Oggi il Flair è cambiato. Un tempo si parlava di Working ed Exhibition Flair; il Working flair, ossia Flair da lavoro, era quello che si applicava al banco bar utilizzando principalmente bottiglie e tin, mentre l’Exhibition Flair è sempre stato principalmente quello usato per competizioni e show.Recentemente, si è iniziato a parlare anche di Craft Flair, ossia il Flair da banco, dove si creano sempre movimenti di “intrattenimento” ma con una più ampia scelta di attrezzature da bar.

Entriamo più nel dettaglio…
Il Craft Flair è un nuovo modo di fare flair, e anche in questo caso si tratta di una disciplina che necessita di allenamento e pratica ma a differenza del Flair tradizionale, il Craft Flair coinvolge tutti i tools del bar seguendo la moda della miscelazione mixology, che ha portato in auge l’utilizzo di attrezzature come il jigger con il quale, attraverso dei movimenti studiati, anche una semplice versata può diventare spettacolare. Altri oggetti, come il bar spoon, il muddlers, la paletta del ghiaccio, e quindi non più solo bottiglie e shaker, vengono utilizzati in modo creativo costruendo delle coreografie nella preparazione dei drink. Il Craft Flair non è solo una maniera di intrattenere, ma uno stile e un modo di porsi, che sta avendo sempre più successo perché è bello da vedere, è uno spettacolo. Però, come spesso accade nelle discipline di intrattenimento, esiste un limite che è bene non superare mai, eccedendo. Sia il working che il craft flair nascono per intrattenere e divertire il cliente e non per dimostrare le proprie abilità.
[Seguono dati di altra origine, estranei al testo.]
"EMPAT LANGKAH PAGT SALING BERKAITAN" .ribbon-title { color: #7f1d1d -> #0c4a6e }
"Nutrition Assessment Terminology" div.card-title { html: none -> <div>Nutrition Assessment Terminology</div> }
Il tuo lavoro ti ha portato a viaggiare molto e conoscere diverse realtà. Quanto è integrato il Flair nei locali italiani?
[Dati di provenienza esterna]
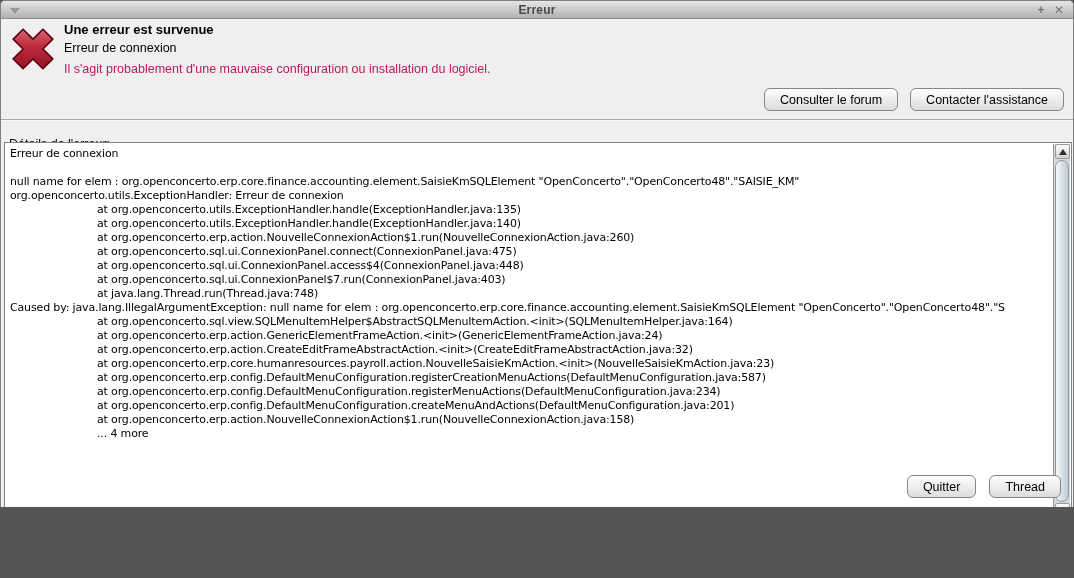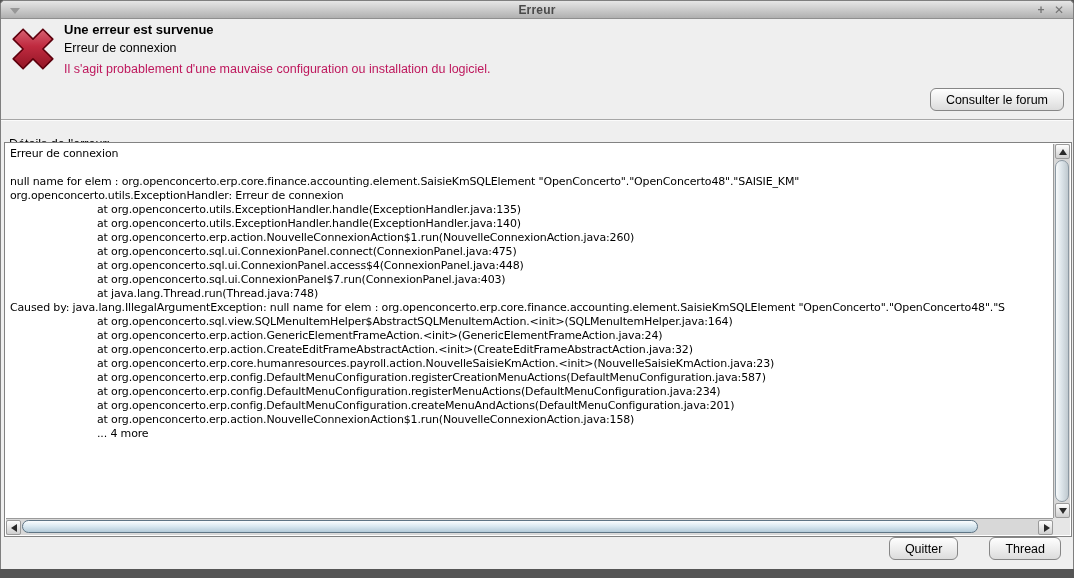"Erreur" .window { height: 569px -> 507px }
In Italia il Working e il Craft Flair si vedono sempre di più. Ci sono davvero molti bartender che lo praticano, vi sono dei locali come il Vanilla Club di Jesolo con cui collaboro attualmente o il LoolaPaloosa di Corso Como a Milano, con cui ho lavorato in passato dove il flair è protagonista e parte integrante dell’intrattenimento e dello stile del locale. A Roma ad esempio c’è il Makai Surf & Tiki Bar, in cui faccio spettacoli e show di Flair.

Giorgio, cosa consiglieresti a chi è affascinato dal Flair e che vorrebbe intraprendere il percorso di Flair Bartender?
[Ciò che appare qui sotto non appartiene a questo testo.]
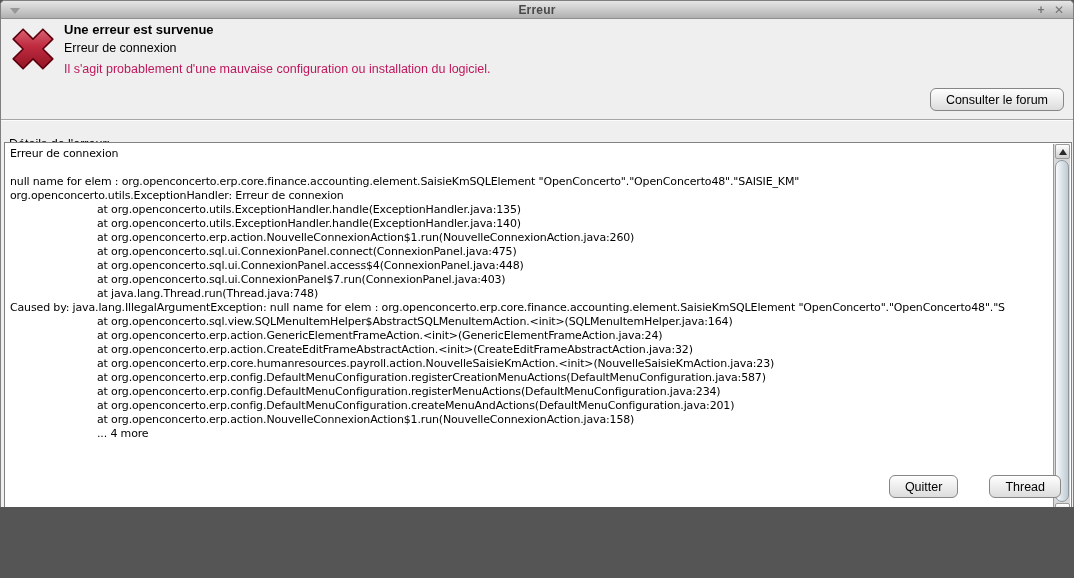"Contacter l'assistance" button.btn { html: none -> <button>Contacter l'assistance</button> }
Il mio consiglio per chi vuole intraprendere questa carriera è crederci dal primo minuto, non farsi scoraggiare da quelle che possono sembrare delle sconfitte, ma anzi vivere ogni esperienza cercando di apprendere il massimo e lavorare duro. Io ho fatto così e sto raccogliendo oggi i frutti di questo atto di fede assoluta. Crederci fino in fondo e perseverare è fondamentale per poter affrontare questo percorso in salita e pieno di dossi e ostacoli. Come spesso accade, non ti regala niente nessuno, anzi. Per poter trasformare la passione di Flair Bartending in una professione è stato necessario investire molto nella formazione, il fai da te non ha mai dato frutti.